* **Work instructions**
Reproduce verbatim the stretch from the start of the records through the line containing "[v(-10, 38.88) *", including that line.

Stored items:
▶

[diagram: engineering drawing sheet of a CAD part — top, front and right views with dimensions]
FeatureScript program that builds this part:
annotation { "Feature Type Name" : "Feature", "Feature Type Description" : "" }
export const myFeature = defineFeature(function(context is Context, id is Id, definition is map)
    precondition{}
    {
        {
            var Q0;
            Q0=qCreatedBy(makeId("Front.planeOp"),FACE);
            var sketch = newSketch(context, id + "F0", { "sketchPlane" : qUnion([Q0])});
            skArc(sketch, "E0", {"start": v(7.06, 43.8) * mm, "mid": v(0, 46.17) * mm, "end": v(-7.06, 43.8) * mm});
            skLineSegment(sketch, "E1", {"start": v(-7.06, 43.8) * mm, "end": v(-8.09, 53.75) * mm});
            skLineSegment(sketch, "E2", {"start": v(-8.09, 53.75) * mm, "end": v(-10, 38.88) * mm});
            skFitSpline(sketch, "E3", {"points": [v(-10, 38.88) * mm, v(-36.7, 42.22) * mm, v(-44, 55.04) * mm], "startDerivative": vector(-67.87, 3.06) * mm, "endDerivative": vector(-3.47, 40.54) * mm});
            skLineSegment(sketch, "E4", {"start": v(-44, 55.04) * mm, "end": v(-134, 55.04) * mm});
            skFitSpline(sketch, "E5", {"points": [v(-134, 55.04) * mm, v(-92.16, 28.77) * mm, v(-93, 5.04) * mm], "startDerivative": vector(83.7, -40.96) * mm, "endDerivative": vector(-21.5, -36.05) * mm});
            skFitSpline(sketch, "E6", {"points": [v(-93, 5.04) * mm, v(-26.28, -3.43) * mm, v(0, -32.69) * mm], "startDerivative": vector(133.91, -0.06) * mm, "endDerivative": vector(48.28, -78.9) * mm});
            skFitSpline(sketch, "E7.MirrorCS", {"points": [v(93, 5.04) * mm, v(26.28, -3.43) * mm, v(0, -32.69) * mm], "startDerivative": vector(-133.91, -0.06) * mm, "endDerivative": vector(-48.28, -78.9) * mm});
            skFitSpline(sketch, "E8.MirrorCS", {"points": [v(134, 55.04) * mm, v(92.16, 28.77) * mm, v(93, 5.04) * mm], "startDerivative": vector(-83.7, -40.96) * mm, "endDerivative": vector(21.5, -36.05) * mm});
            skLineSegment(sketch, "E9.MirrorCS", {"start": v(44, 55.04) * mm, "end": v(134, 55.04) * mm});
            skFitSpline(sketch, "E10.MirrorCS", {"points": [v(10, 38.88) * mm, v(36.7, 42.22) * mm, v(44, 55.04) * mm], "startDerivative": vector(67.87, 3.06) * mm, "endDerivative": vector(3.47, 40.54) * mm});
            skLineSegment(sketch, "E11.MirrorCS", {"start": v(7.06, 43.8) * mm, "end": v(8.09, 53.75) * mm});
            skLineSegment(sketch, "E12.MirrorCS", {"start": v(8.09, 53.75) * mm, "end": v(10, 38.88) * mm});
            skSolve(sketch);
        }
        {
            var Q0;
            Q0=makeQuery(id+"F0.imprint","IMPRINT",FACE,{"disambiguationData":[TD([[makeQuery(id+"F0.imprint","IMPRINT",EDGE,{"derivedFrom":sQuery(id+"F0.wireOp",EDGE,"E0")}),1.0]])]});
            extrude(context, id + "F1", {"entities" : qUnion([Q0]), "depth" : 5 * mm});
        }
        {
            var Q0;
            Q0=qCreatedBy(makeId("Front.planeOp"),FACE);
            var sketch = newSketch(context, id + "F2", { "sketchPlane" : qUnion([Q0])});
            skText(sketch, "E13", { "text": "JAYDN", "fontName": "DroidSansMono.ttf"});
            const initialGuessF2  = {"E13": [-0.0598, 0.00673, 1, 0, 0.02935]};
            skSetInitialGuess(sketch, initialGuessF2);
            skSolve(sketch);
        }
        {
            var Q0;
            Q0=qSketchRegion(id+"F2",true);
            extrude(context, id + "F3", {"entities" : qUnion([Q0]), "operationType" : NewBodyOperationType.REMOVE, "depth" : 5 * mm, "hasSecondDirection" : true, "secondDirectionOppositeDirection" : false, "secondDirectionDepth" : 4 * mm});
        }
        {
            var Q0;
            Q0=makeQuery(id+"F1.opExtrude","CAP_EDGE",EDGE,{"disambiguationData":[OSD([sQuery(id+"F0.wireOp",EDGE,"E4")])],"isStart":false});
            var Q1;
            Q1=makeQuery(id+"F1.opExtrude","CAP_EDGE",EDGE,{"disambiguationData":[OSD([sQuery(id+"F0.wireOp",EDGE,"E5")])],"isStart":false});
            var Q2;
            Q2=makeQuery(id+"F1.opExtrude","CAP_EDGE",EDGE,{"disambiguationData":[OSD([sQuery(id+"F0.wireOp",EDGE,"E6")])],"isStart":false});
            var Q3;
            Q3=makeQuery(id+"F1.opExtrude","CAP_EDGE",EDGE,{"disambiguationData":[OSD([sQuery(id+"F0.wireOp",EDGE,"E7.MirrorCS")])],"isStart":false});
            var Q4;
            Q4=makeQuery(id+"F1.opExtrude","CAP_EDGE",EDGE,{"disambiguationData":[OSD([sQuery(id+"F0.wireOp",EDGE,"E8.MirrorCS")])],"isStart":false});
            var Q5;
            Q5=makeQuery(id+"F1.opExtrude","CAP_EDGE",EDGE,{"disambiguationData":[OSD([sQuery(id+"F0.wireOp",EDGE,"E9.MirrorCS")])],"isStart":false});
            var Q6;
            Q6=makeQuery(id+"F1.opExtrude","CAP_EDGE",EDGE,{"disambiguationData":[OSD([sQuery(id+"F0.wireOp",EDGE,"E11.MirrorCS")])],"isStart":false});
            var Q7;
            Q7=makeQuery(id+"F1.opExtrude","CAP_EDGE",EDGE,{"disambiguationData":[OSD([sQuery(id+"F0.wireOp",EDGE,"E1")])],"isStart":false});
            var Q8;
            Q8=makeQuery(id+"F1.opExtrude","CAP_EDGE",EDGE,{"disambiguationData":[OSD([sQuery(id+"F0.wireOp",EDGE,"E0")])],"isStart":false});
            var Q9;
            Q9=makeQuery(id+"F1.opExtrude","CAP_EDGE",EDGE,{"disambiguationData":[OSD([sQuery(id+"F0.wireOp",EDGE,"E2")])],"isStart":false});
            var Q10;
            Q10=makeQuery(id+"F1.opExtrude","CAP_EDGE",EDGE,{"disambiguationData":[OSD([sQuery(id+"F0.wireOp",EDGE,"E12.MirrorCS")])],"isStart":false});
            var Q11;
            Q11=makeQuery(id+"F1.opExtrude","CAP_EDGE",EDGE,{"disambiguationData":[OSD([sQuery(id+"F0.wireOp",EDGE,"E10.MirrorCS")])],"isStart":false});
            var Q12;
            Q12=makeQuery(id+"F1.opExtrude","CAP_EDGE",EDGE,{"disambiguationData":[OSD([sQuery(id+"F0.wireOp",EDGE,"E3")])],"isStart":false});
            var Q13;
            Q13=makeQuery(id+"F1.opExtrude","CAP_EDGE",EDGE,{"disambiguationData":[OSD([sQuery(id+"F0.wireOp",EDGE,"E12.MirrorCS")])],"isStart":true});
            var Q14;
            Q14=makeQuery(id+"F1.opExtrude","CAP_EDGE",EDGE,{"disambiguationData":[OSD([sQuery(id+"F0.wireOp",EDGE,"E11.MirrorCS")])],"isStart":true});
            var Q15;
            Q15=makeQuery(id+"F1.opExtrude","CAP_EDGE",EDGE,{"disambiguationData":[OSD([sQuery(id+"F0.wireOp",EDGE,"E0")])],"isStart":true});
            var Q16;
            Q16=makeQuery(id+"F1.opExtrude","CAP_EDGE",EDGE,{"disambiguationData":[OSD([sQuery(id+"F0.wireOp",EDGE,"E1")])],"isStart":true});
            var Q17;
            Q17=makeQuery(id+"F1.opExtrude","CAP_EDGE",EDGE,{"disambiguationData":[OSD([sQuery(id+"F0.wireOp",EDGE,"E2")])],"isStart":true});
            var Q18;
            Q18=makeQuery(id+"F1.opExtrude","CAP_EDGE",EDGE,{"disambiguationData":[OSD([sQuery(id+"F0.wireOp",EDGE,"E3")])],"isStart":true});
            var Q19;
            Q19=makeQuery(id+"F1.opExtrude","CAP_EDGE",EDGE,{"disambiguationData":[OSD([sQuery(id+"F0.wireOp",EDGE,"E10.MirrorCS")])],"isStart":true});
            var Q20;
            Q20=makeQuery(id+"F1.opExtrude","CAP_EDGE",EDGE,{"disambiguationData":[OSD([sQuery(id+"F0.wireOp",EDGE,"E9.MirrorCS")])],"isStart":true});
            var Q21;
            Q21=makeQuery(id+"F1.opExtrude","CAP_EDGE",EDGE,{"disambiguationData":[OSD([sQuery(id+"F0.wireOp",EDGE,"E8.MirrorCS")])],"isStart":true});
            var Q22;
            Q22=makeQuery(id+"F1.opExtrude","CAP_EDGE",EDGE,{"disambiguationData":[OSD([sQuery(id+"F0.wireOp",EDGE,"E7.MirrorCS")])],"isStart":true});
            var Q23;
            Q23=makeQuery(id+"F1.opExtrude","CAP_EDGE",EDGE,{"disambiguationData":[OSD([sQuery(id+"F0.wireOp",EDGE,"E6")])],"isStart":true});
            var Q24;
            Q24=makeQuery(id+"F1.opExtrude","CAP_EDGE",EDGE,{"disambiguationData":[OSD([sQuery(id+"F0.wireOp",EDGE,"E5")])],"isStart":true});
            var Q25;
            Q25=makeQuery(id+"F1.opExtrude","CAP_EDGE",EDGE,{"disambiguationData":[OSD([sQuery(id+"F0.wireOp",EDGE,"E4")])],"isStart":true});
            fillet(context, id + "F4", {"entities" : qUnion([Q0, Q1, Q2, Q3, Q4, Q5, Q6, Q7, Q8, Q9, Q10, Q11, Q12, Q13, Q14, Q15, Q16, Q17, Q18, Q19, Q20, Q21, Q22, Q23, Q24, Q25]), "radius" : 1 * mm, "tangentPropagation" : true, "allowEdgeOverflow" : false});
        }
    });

◀

* **Final result**
[diagram: engineering drawing sheet of a CAD part — top, front and right views with dimensions]
FeatureScript program that builds this part:
annotation { "Feature Type Name" : "Feature", "Feature Type Description" : "" }
export const myFeature = defineFeature(function(context is Context, id is Id, definition is map)
    precondition{}
    {
        {
            var Q0;
            Q0=qCreatedBy(makeId("Front.planeOp"),FACE);
            var sketch = newSketch(context, id + "F0", { "sketchPlane" : qUnion([Q0])});
            skArc(sketch, "E0", {"start": v(7.06, 43.8) * mm, "mid": v(0, 46.17) * mm, "end": v(-7.06, 43.8) * mm});
            skLineSegment(sketch, "E1", {"start": v(-7.06, 43.8) * mm, "end": v(-8.09, 53.75) * mm});
            skLineSegment(sketch, "E2", {"start": v(-8.09, 53.75) * mm, "end": v(-10, 38.88) * mm});
            skFitSpline(sketch, "E3", {"points": [v(-10, 38.88) * mm, v(-36.7, 42.22) * mm, v(-44, 55.04) * mm], "startDerivative": vector(-67.87, 3.06) * mm, "endDerivative": vector(-3.47, 40.54) * mm});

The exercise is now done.